Je suis assise contre le mur, à même le sol, le regard dans le vague. Ces dernières heures sont passées bien trop vite pour que je puisse faire le point. Je me revois dans le train, comme dans un rêve. Comme si j’étais extérieure à tout cela. Après la réunion plutôt courte avec l’autre tribut et notre mentor, je me souviens être retournée dans mon compartiment, où je suis restée un bon moment. Je me suis douchée, déconnectant mon cerveau pour effectuer ces quelques gestes automatiques. Puis j’ai pris une tenue quelconque dans les tiroirs, une jupe noire assez courte et un haut bleu sombre, ainsi qu’une paire de ballerines noires. Mon collier et mon bracelet n’ont pas quitté leur place. Je détache mes cheveux, les laissant tomber sur mes épaules. Un grand miroir accroché au mur me renvoie mon image, celle de la fille qui chasse la matinée et qui travaille aux champs l’après-midi. Celle qui a déjà défié les Pacificateurs, qui grimpe agilement aux arbres pour tirer un renard. Pas le tribut du District 9, en partance pour le Capitole, pour les Hunger Games. Pour la mort aussi, sûrement.
Quand on m’appelle pour aller manger, je suis totalement perdue, désorientée et vidée. L’étalage de nourriture sur la table, dans des plats de porcelaine fine, me donne envie de crier. Dans le District, beaucoup de gens meurent de faim, parce qu’ils n’ont pas la force de travailler, de chasser, de marcher même.
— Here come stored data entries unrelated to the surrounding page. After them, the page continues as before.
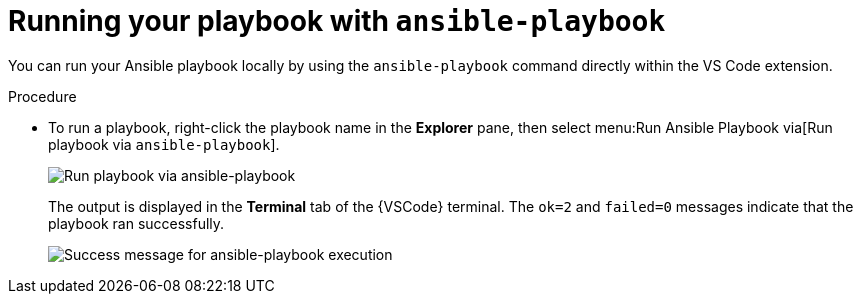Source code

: [id="extension-run-ansible-playbook_{context}"]
:_mod-docs-content-type: PROCEDURE

= Running your playbook with `ansible-playbook`

[role="_abstract"]
You can run your Ansible playbook locally by using the `ansible-playbook` command directly within the VS Code extension.

.Procedure

* To run a playbook, right-click the playbook name in the *Explorer* pane, then select menu:Run Ansible Playbook via[Run playbook via `ansible-playbook`].
+
image:ansible-playbook-run.png[Run playbook via ansible-playbook]
+
The output is displayed in the *Terminal* tab of the {VSCode} terminal.
The `ok=2` and `failed=0` messages indicate that the playbook ran successfully.
+
image:ansible-playbook-success.png[Success message for ansible-playbook execution]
D’autres parce qu’ils n’arrivent pas à nourrir toute leur famille.
Salade, légumes froids, chauds, cuits, crus, céréale en bouillie ou en grains secs, féculents divers, viande cuite, mi-cuite, crue, volaille, gibier, poisson de toute sorte, fruits à l’aspect improbable, tout y passe. Parfois, je reconnais des fruits de la forêt, de ma forêt. Ou du gibier que je tire, comme le lapin couvert de sauce, sur un lit de légumes minuscules, ou les cailles dans leur sauce brune aux morceaux d’orange.
Je me contente d’un ragoût de bœuf avec de petits oignons et des légumes fondants. J’essaie d’apprécier la nourriture, certes délicieuse, mais penser aux familles qui meurent de faim me donne la nausée. Nous-mêmes avons connu cela, quand je n’avais que 9 ou 10 ans. James s’est sacrifié, il a pris des tesserae. Heureusement, ça s’est arrangé quand j’ai commencé à travailler, à chasser dans les bois. Je partais très tôt pour attraper le gibier.
Le lendemain, arrivée au Capitole. Des dizaines de caméras sont là, à nous filmer. Nous passons rapidement dans le Centre d’Entraînement. C’est là que je suis pour le moment, attendant qu’on m’appelle pour faire je ne sais quoi. Sans savoir trop comment, je me retrouve dans la douche, recroquevillée sous la pluie d’eau chaude qui déferle sur mes cheveux et ruisselle sur mon corps. J’examine le panneau de commande d’un air absent et enfonce le bouton « Aiguille de pin ». Une mousse blanche, douce et légère, se dépose sur moi. La senteur familière, rassurante, me réconforte. Elle me fait penser à James, qui doit être dans la forêt avec son grand arc en pin. Je sais que je dois gagner, pour lui, pour mes parents, pour tous ceux que je laisse derrière moi-même s’ils ne me connaissent presque pas.
Quand je sors de la douche, je me sens un peu plus assurée. Un tout petit peu. M’enfin bon, c’est déjà ça de pris. Un boitier me sèche en un instant et j’enfile une tenue que j’ai dénichée dans les armoires de mon énorme chambre. Une robe noire moulante, pailletée d’argent, qui m’arrive juste au dessus des genoux. Je remets mes ballerines noires et lisse mes cheveux sombres. C’est un peu osé comme tenue mais bon, il y aura l’autre tribut, Totem, au déjeuner, alors autant paraître sûre. D’après ce que j’ai compris, notre styliste va nous prendre en charge après manger pour la cérémonie d’ouverture. J'espère juste qu'il ou elle trouvera une tenue qui nous avantagera. Si je meurs, ce serait mieux que Totem gagne. Ainsi, pendant un an, ma famille recevra un présent. Je ne mourrai pas en vain.